As all things (wrongly called) AI take the world’s biggest security event by storm, we round up of some of their most-touted use cases and applications
Okay, so there’s this ChatGPT thing layered on top of AI – well, not really, it seems even the practitioners responsible for some of the most impressive machine learning (ML) based products don’t always stick to the basic terminology of their fields of expertise…
At RSAC, the niceties of fundamental academic distinctions tend to give way to marketing and economic considerations, of course, and all of the rest of the supporting ecosystem is being built to secure AI/ML, implement it, and manage it – no small task.
To be able to answer questions like “what is love?”, GPT-like systems gather disparate data points from a large number of sources and combine them to be roughly useable. Here are a few of the applications that AI/ML folks here at RSAC seek to help:
- Is a job candidate legitimate, and telling the truth? Sorting through the mess that is social media and reconstructing a dossier that compares and contrasts the glowing self-review of a candidate is just not an option with time-strapped HR departments struggling to vet the droves of resumes hitting their inboxes. Shuffling off that pile to some ML thing can sort the wheat from the chaff and get something of a meaningfully vetted short list to a manager.
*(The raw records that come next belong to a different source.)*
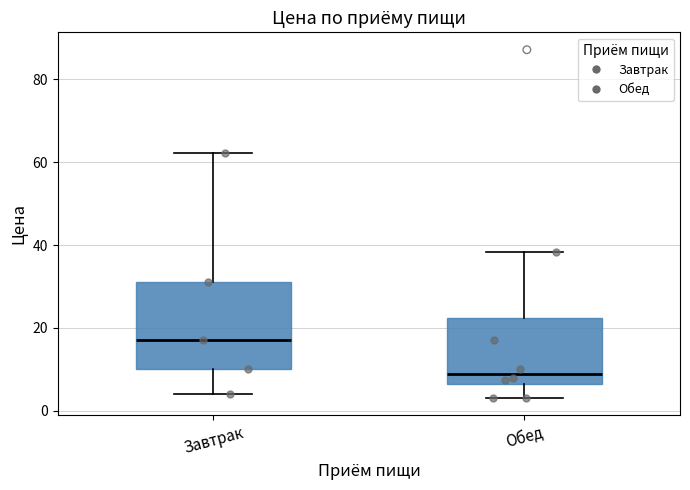

Comparing the boxes themselves (not the whiskers), which one is the tallest?

Завтрак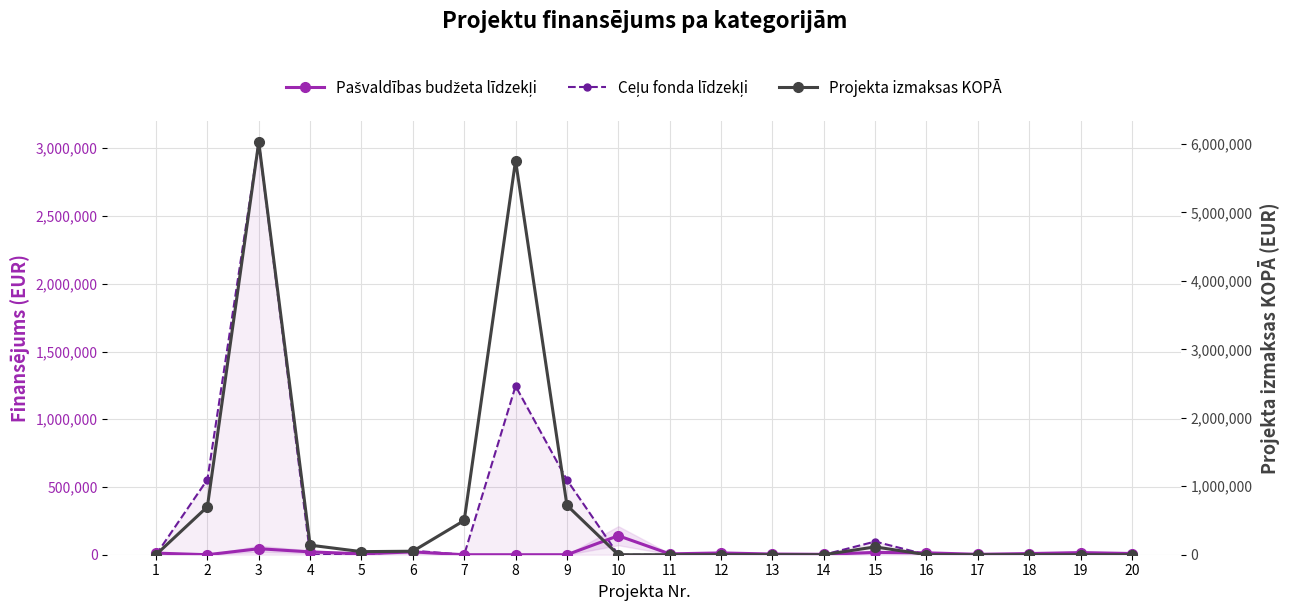

Which category has the lowest value across all series?

2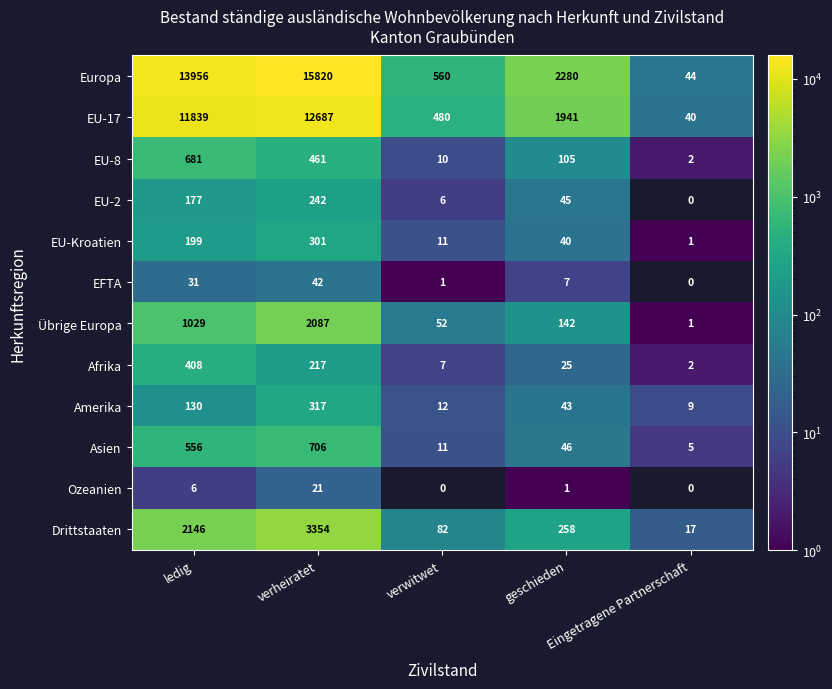

How many distinct data groups are displayed?

12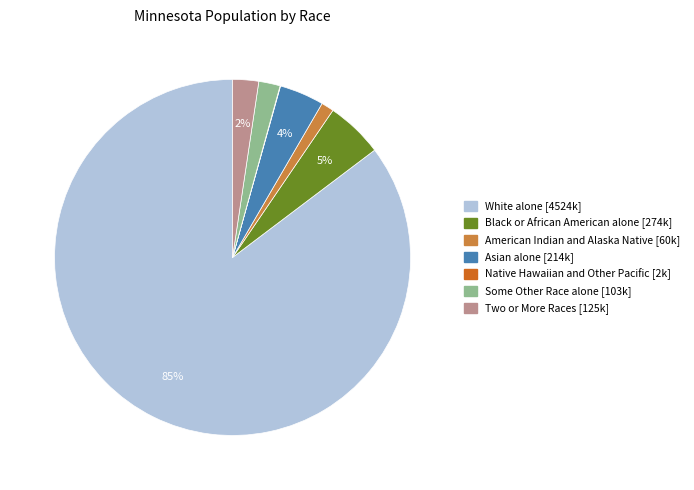

True or false: Some Other Race alone accounts for 2% of the total.

True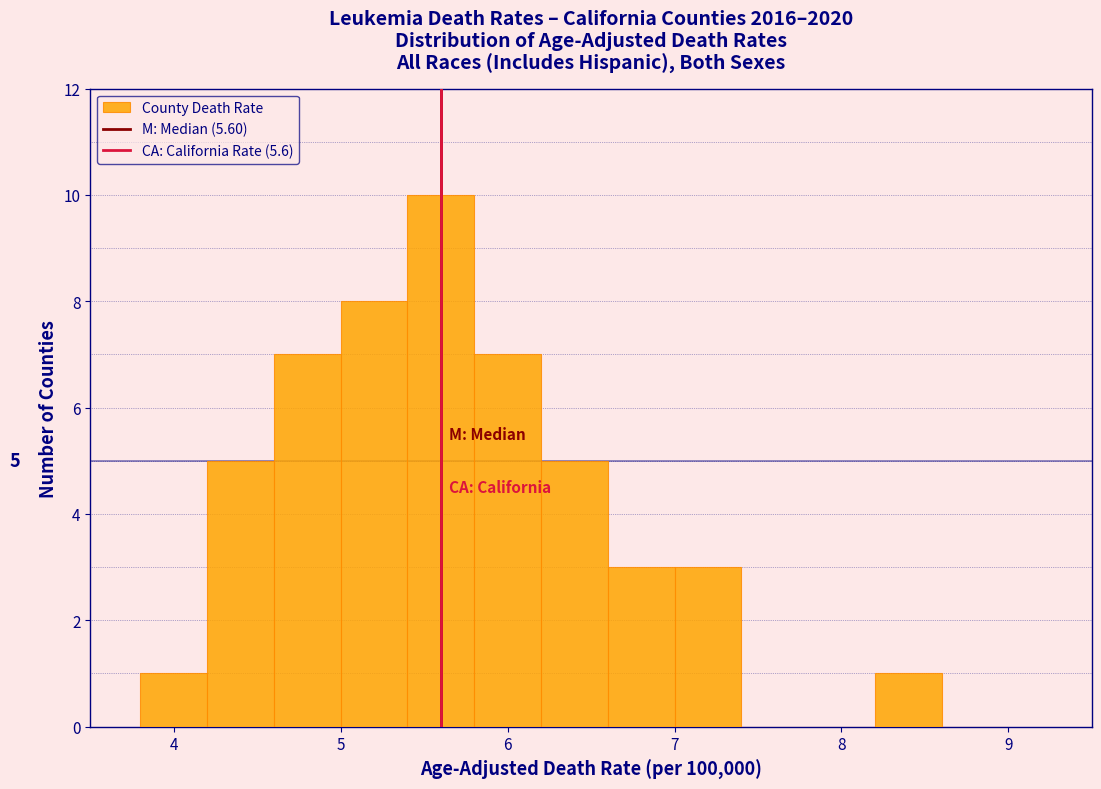

Which range on the x-axis has the tallest bar?

5.4 to 5.8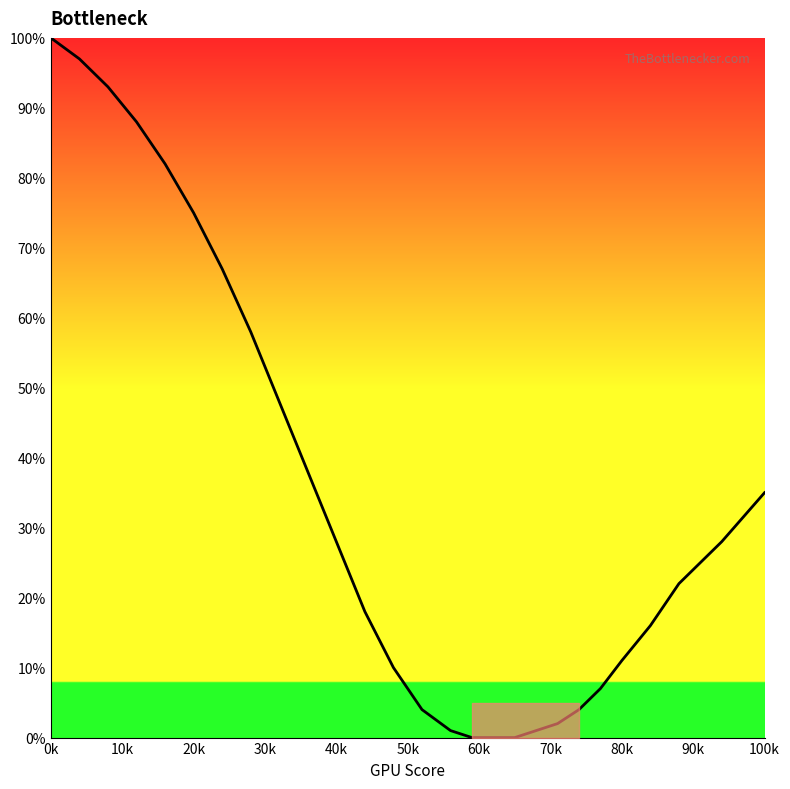

How many lines are shown in the chart?

1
Of course, we still have to wonder about the danger of bias in the ML model due to it having been fed biased input data to learn from, but this could be a useful, if imperfect, tool that’s still better than human-initiated text searches.
- Is your company’s development environment being infiltrated by bad actors through one of your third parties? There’s no practical way to keep a real time watch on all of your development tool chains for the one that gets hacked, potentially exposing you to all sorts of code issues, but maybe an ML reputation doo-dad can do that for you?
- Are deepfakes detectable, and how will you know if you’re seeing one? One of the startup pitch companies at RSAC began their pitch with a video of their CEO saying their company was terrible. The real CEO asked the audience if they could tell the difference, the answer was “barely, if at all”. So if the “CEO” asked someone for a wire transfer, even if you see the video and hear the audio, can it be trusted? ML hopes to help find out. But since CEOs tend to have a public presence, it’s easier to train your deep fakes from real audio and video clips, making it all that much better.
- What happens to privacy in an AI world? Italy has recently cracked down on ChatGPT use due to privacy issues. One of the startups here at RSAC offered a way to make data to and from ML models private by using some interesting coding techniques. That’s just one attempt at a much larger set of challenges that are inherent to a large language model forming the foundation for well-trained ML models that are meaningful enough to be useful.
- Are you building insecure code, within the context of an ever-changing threat landscape? Even if your tool chain isn’t compromised, there are still hosts of novel coding techniques that are proven insecure, especially as it relates to integrating with mashups of cloud properties you may have floating around. Fixing code with such insights driven by ML, as you go, might be critical to not deploying code with insecurity baked in.
In an environment where GPT consoles have been unceremoniously sprayed out to the masses with little oversight, and people see the power of the early models, it’s easy to imagine the fright and uncertainty over how creepy they can be. There is sure to be a backlash seeking to rein in the tech before it can do too much damage, but what exactly does that mean?
Powerful tools require powerful guards against going rogue, but it doesn’t necessarily mean they couldn’t be useful. There’s a moral imperative baked into technology somewhere, and it remains to be sorted out in this context. Meanwhile, I’ll head over to one of the consoles and ask “What is love?”